__TASK DETAILS__:
Within the records below, how many lines hold the word "perfiles"? Only the number should be returned.

Saved entries:
■ ■ ■

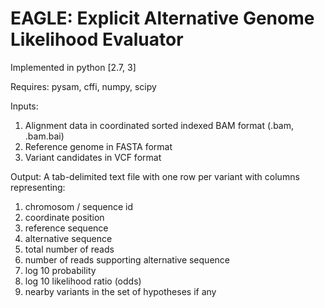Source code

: # EAGLE: Explicit Alternative Genome Likelihood Evaluator

Implemented in python [2.7, 3]

Requires: pysam, cffi, numpy, scipy

Inputs:
1) Alignment data in coordinated sorted indexed BAM format (.bam, .bam.bai)
2) Reference genome in FASTA format
3) Variant candidates in VCF format

Output: 
A tab-delimited text file with one row per variant with columns representing:
1) chromosom / sequence id
2) coordinate position
3) reference sequence
4) alternative sequence
5) total number of reads
6) number of reads supporting alternative sequence
7) log 10 probability
8) log 10 likelihood ratio (odds)
9) nearby variants in the set of hypotheses if any

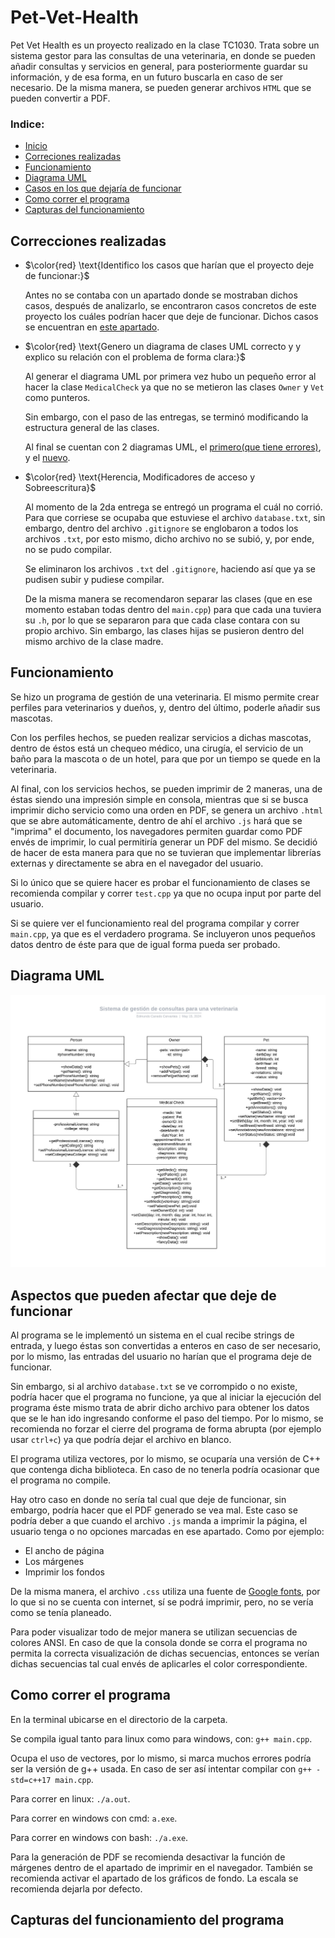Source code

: # Pet-Vet-Health 

Pet Vet Health es un proyecto realizado en la clase TC1030. Trata sobre un sistema gestor para las consultas de una veterinaria, en donde se pueden añadir consultas y servicios en general, para posteriormente guardar su información, y de esa forma, en un futuro buscarla en caso de ser necesario. De la misma manera, se pueden generar archivos `HTML` que se pueden convertir a PDF.

### Indice:

 - [Inicio](#pet-vet-health)
 - [Correciones realizadas](#correcciones-realizadas)
 - [Funcionamiento](#funcionamiento)
 - [Diagrama UML](#diagrama-uml)
 - [Casos en los que dejaría de funcionar](#aspectos-que-pueden-afectar-que-deje-de-funcionar)
 - [Como correr el programa](#como-correr-el-programa)
 - [Capturas del funcionamiento](#capturas-del-funcionamiento-del-programa)

## Correcciones realizadas

 - $\color{red} \text{Identifico los casos que harían que el proyecto deje de funcionar:}$

    Antes no se contaba con un apartado donde se mostraban dichos casos, después de analizarlo, se encontraron casos concretos de este proyecto los cuáles podrían hacer que deje de funcionar. Dichos casos se encuentran en [este apartado](#aspectos-que-pueden-afectar-que-deje-de-funcionar).

 - $\color{red} \text{Genero un diagrama de clases UML correcto y y explico su relación con el problema de forma clara:}$

    Al generar el diagrama UML por primera vez hubo un pequeño error al hacer la clase `MedicalCheck` ya que no se metieron las clases `Owner` y `Vet` como punteros.

    Sin embargo, con el paso de las entregas, se terminó modificando la estructura general de las clases.

    Al final se cuentan con 2 diagramas UML, el [primero(que tiene errores)]("https://github.com/EdCanCe/Pet-Vet-Health/blob/main/Extra/oldUML.jpeg"), y el [nuevo](#diagrama-uml).

 - $\color{red} \text{Herencia, Modificadores de acceso y Sobreescritura}$

   Al momento de la 2da entrega se entregó un programa el cuál no corrió. Para que corriese se ocupaba que estuviese el archivo `database.txt`, sin embargo, dentro del archivo `.gitignore` se englobaron a todos los archivos `.txt`, por esto mismo, dicho archivo no se subió, y, por ende, no se pudo compilar.

   Se eliminaron los archivos `.txt` del `.gitignore`, haciendo así que ya se pudisen subir y pudiese compilar.

   De la misma manera se recomendaron separar las clases (que en ese momento estaban todas dentro del `main.cpp`) para que cada una tuviera su `.h`, por lo que se separaron para que cada clase contara con su propio archivo. Sin embargo, las clases hijas se pusieron dentro del mismo archivo de la clase madre.


## Funcionamiento

Se hizo un programa de gestión de una veterinaria. El mismo permite crear perfiles para veterinarios y dueños, y, dentro del último, poderle añadir sus mascotas.

Con los perfiles hechos, se pueden realizar servicios a dichas mascotas, dentro de éstos está un chequeo médico, una cirugía, el servicio de un baño para la mascota o de un hotel, para que por un tiempo se quede en la veterinaria.

Al final, con los servicios hechos, se pueden imprimir de 2 maneras, una de éstas siendo una impresión simple en consola, mientras que si se busca imprimir dicho servicio como una orden en PDF, se genera un archivo `.html` que se abre automáticamente, dentro de ahí el archivo `.js` hará que se "imprima" el documento, los navegadores permiten guardar como PDF envés de imprimir, lo cual permitiría generar un PDF del mismo. Se decidió de hacer de esta manera para que no se tuvieran que implementar librerías externas y directamente se abra en el navegador del usuario.

Si lo único que se quiere hacer es probar el funcionamiento de clases se recomienda compilar y correr `test.cpp` ya que no ocupa input por parte del usuario. 

Si se quiere ver el funcionamiento real del programa compilar y correr `main.cpp`, ya que es el verdadero programa. Se incluyeron unos pequeños datos dentro de éste para que de igual forma pueda ser probado.

## Diagrama UML

![](Extra/UML.jpeg)

## Aspectos que pueden afectar que deje de funcionar

Al programa se le implementó un sistema en el cual recibe strings de entrada, y luego éstas son convertidas a enteros en caso de ser necesario, por lo mismo, las entradas del usuario no harían que el programa deje de funcionar.

Sin embargo, si al archivo `database.txt` se ve corrompido o no existe, podría hacer que el programa no funcione, ya que al iniciar la ejecución del programa éste mismo trata de abrir dicho archivo para obtener los datos que se le han ido ingresando conforme el paso del tiempo. Por lo mismo, se recomienda no forzar el cierre del programa de forma abrupta (por ejemplo usar `ctrl+c`) ya que podría dejar el archivo en blanco.

El programa utiliza vectores, por lo mismo, se ocuparía una versión de C++ que contenga dicha biblioteca. En caso de no tenerla podría ocasionar que el programa no compile.

Hay otro caso en donde no sería tal cual que deje de funcionar, sin embargo, podría hacer que el PDF generado se vea mal. Este caso se podría deber a que cuando el archivo `.js` manda a imprimir la página, el usuario tenga o no opciones marcadas en ese apartado. Como por ejemplo:

 - El ancho de página
 - Los márgenes
 - Imprimir los fondos

De la misma manera, el archivo `.css` utiliza una fuente de [Google fonts](https://fonts.google.com/), por lo que si no se cuenta con internet, sí se podrá imprimir, pero, no se vería como se tenía planeado.

Para poder visualizar todo de mejor manera se utilizan secuencias de colores ANSI. En caso de que la consola donde se corra el programa no permita la correcta visualización de dichas secuencias, entonces se verían dichas secuencias tal cual envés de aplicarles el color correspondiente.

## Como correr el programa

En la terminal ubicarse en el directorio de la carpeta.

Se compila igual tanto para linux como para windows, con: `g++ main.cpp`. 

Ocupa el uso de vectores, por lo mismo, si marca muchos errores podría ser la versión de g++ usada. En caso de ser así intentar compilar con `g++ -std=c++17 main.cpp`.

Para correr en linux: `./a.out`.

Para correr en windows con cmd: `a.exe`.

Para correr en windows con bash: `./a.exe`.

Para la generación de PDF se recomienda desactivar la función de márgenes dentro de el apartado de imprimir en el navegador. También se recomienda activar el apartado de los gráficos de fondo. La escala se recomienda dejarla por defecto.

## Capturas del funcionamiento del programa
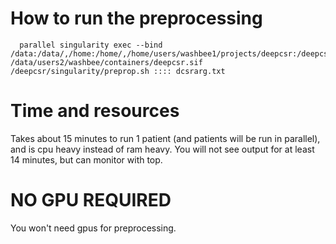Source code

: # How to run the preprocessing
      parallel singularity exec --bind /data:/data/,/home:/home/,/home/users/washbee1/projects/deepcsr:/deepcsr/ /data/users2/washbee/containers/deepcsr.sif /deepcsr/singularity/preprop.sh :::: dcsrarg.txt

# Time and resources 
Takes about 15 minutes to run 1 patient (and patients will be run in parallel), and is cpu heavy instead of ram heavy. You will not see output for at least 14 minutes, but can monitor with top.
# NO GPU REQUIRED
You won't need gpus for preprocessing. 
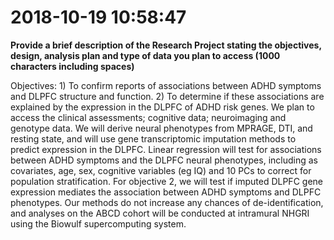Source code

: # 2018-10-19 10:58:47

**Provide a brief description of the Research Project stating the objectives,
design, analysis plan and type of data you plan to access (1000 characters
including spaces)**

Objectives: 1) To confirm reports of associations between ADHD symptoms and DLPFC structure and function. 2) To determine if these associations are explained by the expression in the DLPFC of ADHD risk genes. We plan to access the clinical assessments; cognitive data; neuroimaging and genotype data. We will derive neural phenotypes from MPRAGE, DTI, and resting state, and will use gene transcriptomic imputation methods to predict expression in the DLPFC. Linear regression will test for associations between ADHD symptoms and the DLPFC neural phenotypes, including as covariates, age, sex, cognitive variables (eg IQ) and 10 PCs to correct for population stratification. For objective 2, we will test if imputed DLPFC gene expression mediates the association between ADHD symptoms and DLPFC phenotypes. Our methods do not increase any chances of de-identification, and analyses on the ABCD cohort will be conducted at intramural NHGRI using the Biowulf supercomputing system.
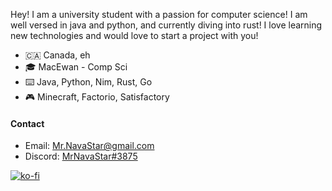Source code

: Hey! I am a university student with a passion for computer science! 
I am well versed in java and python, and currently diving into rust! I love learning new technologies and would love to start a project with you!

- 🇨🇦 Canada, eh
- 🎓 MacEwan - Comp Sci
- ⌨️ Java, Python, Nim, Rust, Go
- 🎮 Minecraft, Factorio, Satisfactory

#### Contact
- Email: Mr.NavaStar@gmail.com
- Discord: [MrNavaStar#3875]()

[![ko-fi](https://ko-fi.com/img/githubbutton_sm.svg)](https://ko-fi.com/G2G4DZF4D)
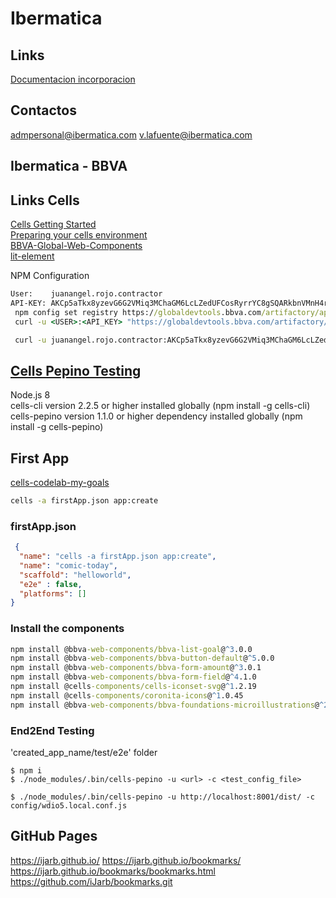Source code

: # Ibermatica

## Links

[Documentacion incorporacion](https://drive.google.com/file/d/1feVrngSBx_9I-Z-VFgPBIljr2Brq1OwN/view?usp=sharing)

## Contactos

admpersonal@ibermatica.com
v.lafuente@ibermatica.com

## Ibermatica - BBVA

## Links Cells

[Cells Getting Started](https://platform.bbva.com/cells/documentation/2e422acf986848910d72b9497554b687/getting-started/what-is-cells)  
[Preparing your cells environment](https://platform.bbva.com/codelabs/#/cells/Prepare%20your%20Cells%20Environment/Overview/)  
[BBVA-Global-Web-Components](https://catalogs.platform.bbva.com/cells/BBVA-Global-Web-Components)  
[lit-element](https://lit-element.polymer-project.org/)  

NPM Configuration

```cmd
User:    juanangel.rojo.contractor
API-KEY: AKCp5aTkx8yzevG6G2VMiq3MChaGM6LcLZedUFCosRyrrYC8gSQARkbnVMnH4rSLkcwbZGqU8
 npm config set registry https://globaldevtools.bbva.com/artifactory/api/npm/npm-repo
 curl -u <USER>:<API_KEY> "https://globaldevtools.bbva.com/artifactory/api/npm/auth" --insecure >> ~/.npmrc

 curl -u juanangel.rojo.contractor:AKCp5aTkx8yzevG6G2VMiq3MChaGM6LcLZedUFCosRyrrYC8gSQARkbnVMnH4rSLkcwbZGqU8 "https://globaldevtools.bbva.com/artifactory/api/npm/auth" --insecure >> ~/.npmrc
 ```

## [Cells Pepino Testing](https://platform.bbva.com/codelabs/#/cells/Cells%20Pepino%20Testing/Overview/)  

   Node.js 8  
   cells-cli version 2.2.5 or higher installed globally (npm install -g cells-cli)  
   cells-pepino version 1.1.0 or higher dependency installed globally (npm install -g cells-pepino)  

## First App

[cells-codelab-my-goals](https://globaldevtools.bbva.com/bitbucket/projects/CELLSLABS/repos/cells-codelab-my-goals/browse)

```cmd
cells -a firstApp.json app:create
```

### firstApp.json

```json
 {
  "name": "cells -a firstApp.json app:create",
  "name": "comic-today",
  "scaffold": "helloworld",
  "e2e" : false,
  "platforms": []  
}
```

### Install the components

```cmd
npm install @bbva-web-components/bbva-list-goal@^3.0.0
npm install @bbva-web-components/bbva-button-default@^5.0.0
npm install @bbva-web-components/bbva-form-amount@^3.0.1
npm install @bbva-web-components/bbva-form-field@^4.1.0
npm install @cells-components/cells-iconset-svg@^1.2.19
npm install @cells-components/coronita-icons@^1.0.45
npm install @bbva-web-components/bbva-foundations-microillustrations@^2.0.2

```

### End2End Testing  

'created_app_name/test/e2e' folder
```
$ npm i
$ ./node_modules/.bin/cells-pepino -u <url> -c <test_config_file>

$ ./node_modules/.bin/cells-pepino -u http://localhost:8001/dist/ -c config/wdio5.local.conf.js

```


## GitHub Pages

https://ijarb.github.io/
https://ijarb.github.io/bookmarks/
https://ijarb.github.io/bookmarks/bookmarks.html
https://github.com/iJarb/bookmarks.git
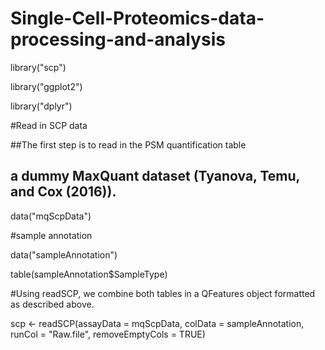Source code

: # Single-Cell-Proteomics-data-processing-and-analysis

library("scp")

library("ggplot2")

library("dplyr")

#Read in SCP data

##The first step is to read in the PSM quantification table  

## a dummy MaxQuant dataset (Tyanova, Temu, and Cox (2016)).

data("mqScpData")

#sample annotation

data("sampleAnnotation")

table(sampleAnnotation$SampleType)

#Using readSCP, we combine both tables in a QFeatures object formatted as described above.

scp <- readSCP(assayData = mqScpData,
               colData = sampleAnnotation,
               runCol = "Raw.file",
               removeEmptyCols = TRUE)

■ ■ ■

__FINISHED EXERCISE__:
2